Yo era joven: mi vanidad pensaba por mí. Me pregunté si estaba celosa de que yo hubiera pronunciado su nombre verdadero, en lugar de su nombre artístico. ¿Iba a recibir en esa estación, entre el vapor y el olor a aceite de las máquinas, la dádiva de sus celos? El tren rugió. Los últimos pasajeros se apuraban a subir con su equipaje, y empujaban sus bultos como podían. Un guarda gritaba, otro hacía sonar con insistencia una campana de bronce. La miré: supe que no había celos. Temblaba. Los dos, casi al mismo tiempo, habíamos comprendido. Nos miramos por última vez.
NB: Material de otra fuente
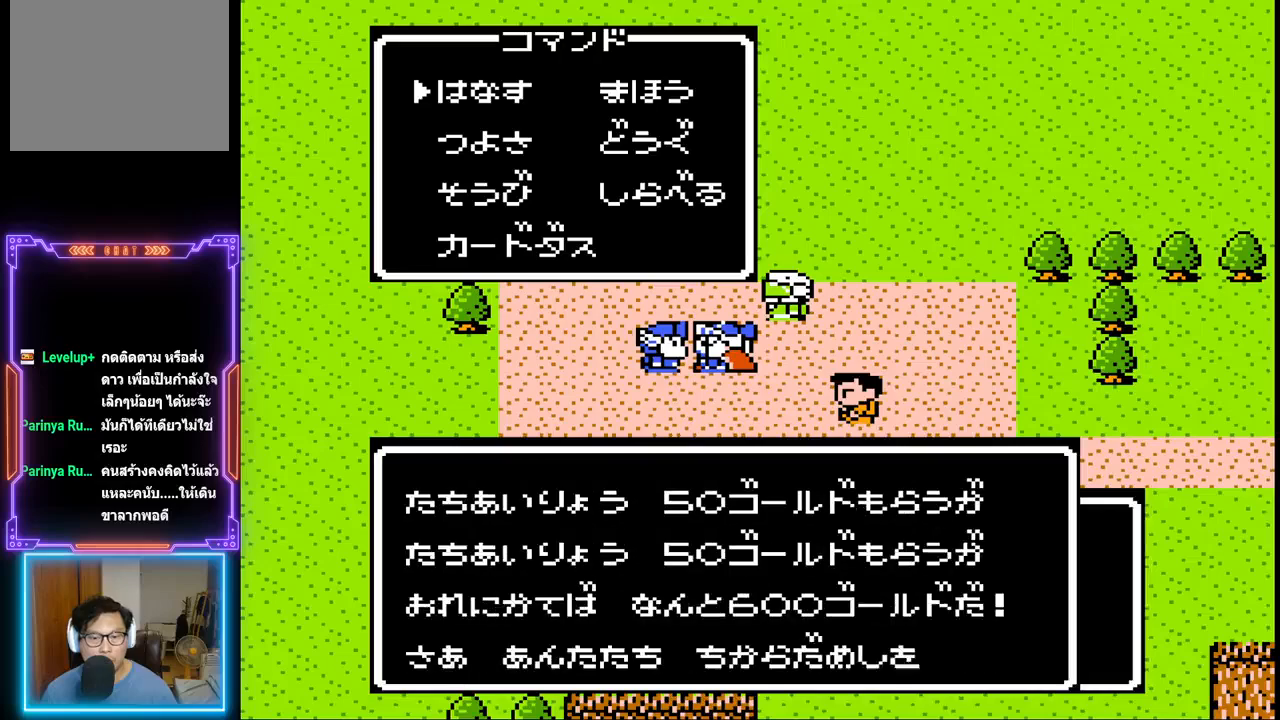
{"buttons": ["TRIANGLE"], "events": []}
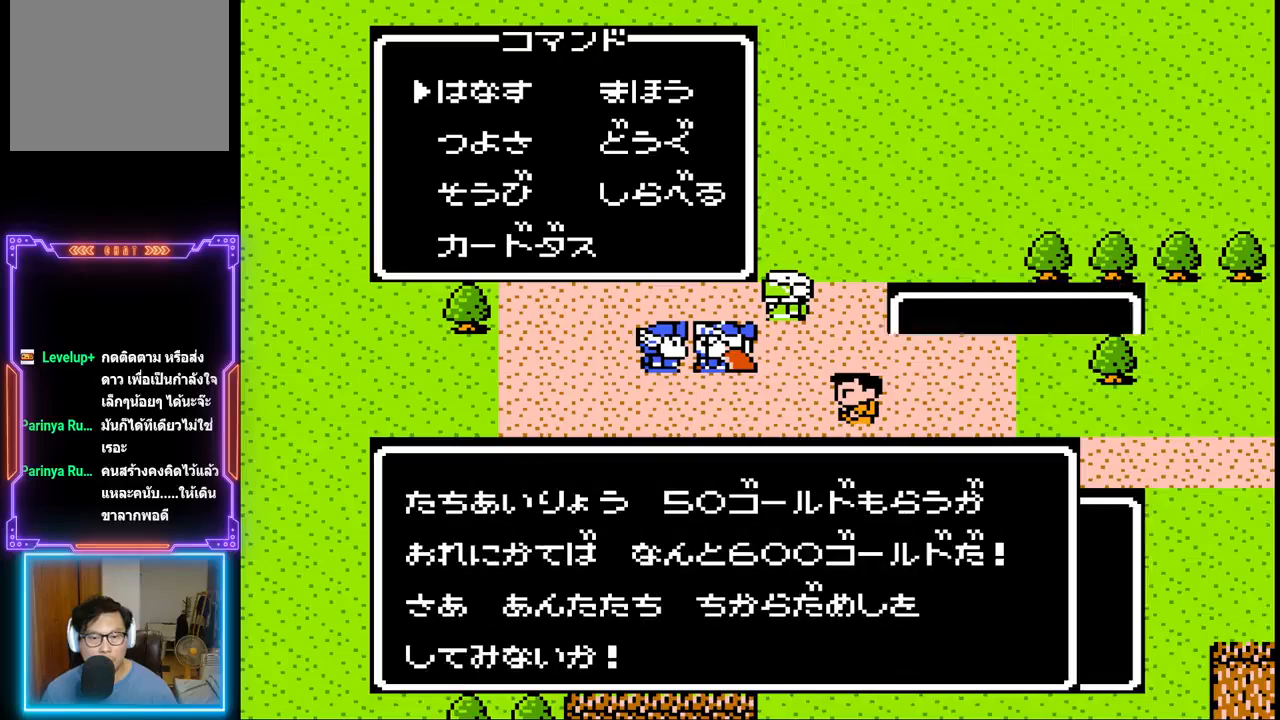
{"buttons": [], "events": [[83, "TRIANGLE", "up"]]}
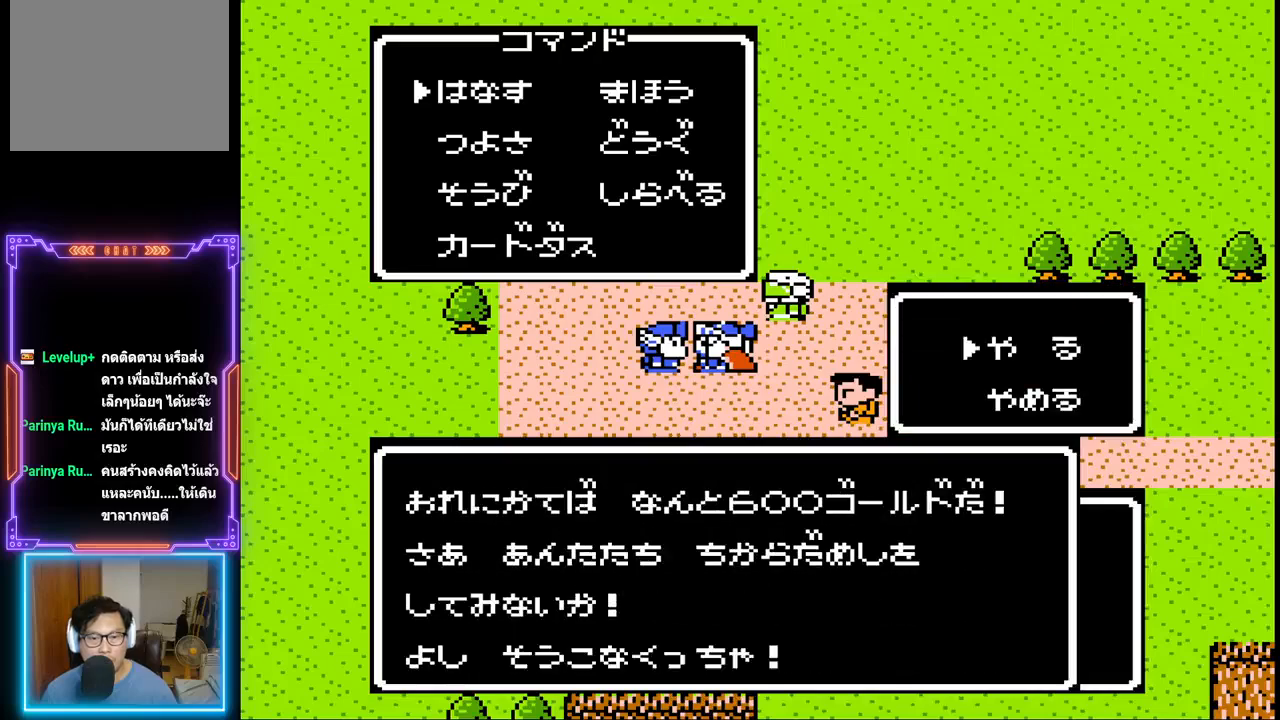
{"buttons": [], "events": []}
—¿Hablabas de palabras mágicas? No es mi nombre la palabra mágica. Este es el instante que esperabas cuando fuiste a la cita con Craig, este es el instante que justifica tus demoras y tus traiciones. Este es el instante que justifica que ahora me digas adiós, Sigmundo Salvatrio. Rápido. Rápido.

Greta me empujó y esa fue su despedida. Subió a los saltos la escalera, cuando el tren ya empezaba a moverse. Esperé que el tren desapareciera por completo, como si no tuviera fuerza para moverme. Junto a mí, unas palomas se habían reunido para comer los mendrugos que le tiraba una vieja vestida con harapos; cuando pasé junto a ellas se echaron a volar hacia las grises alturas de cristal.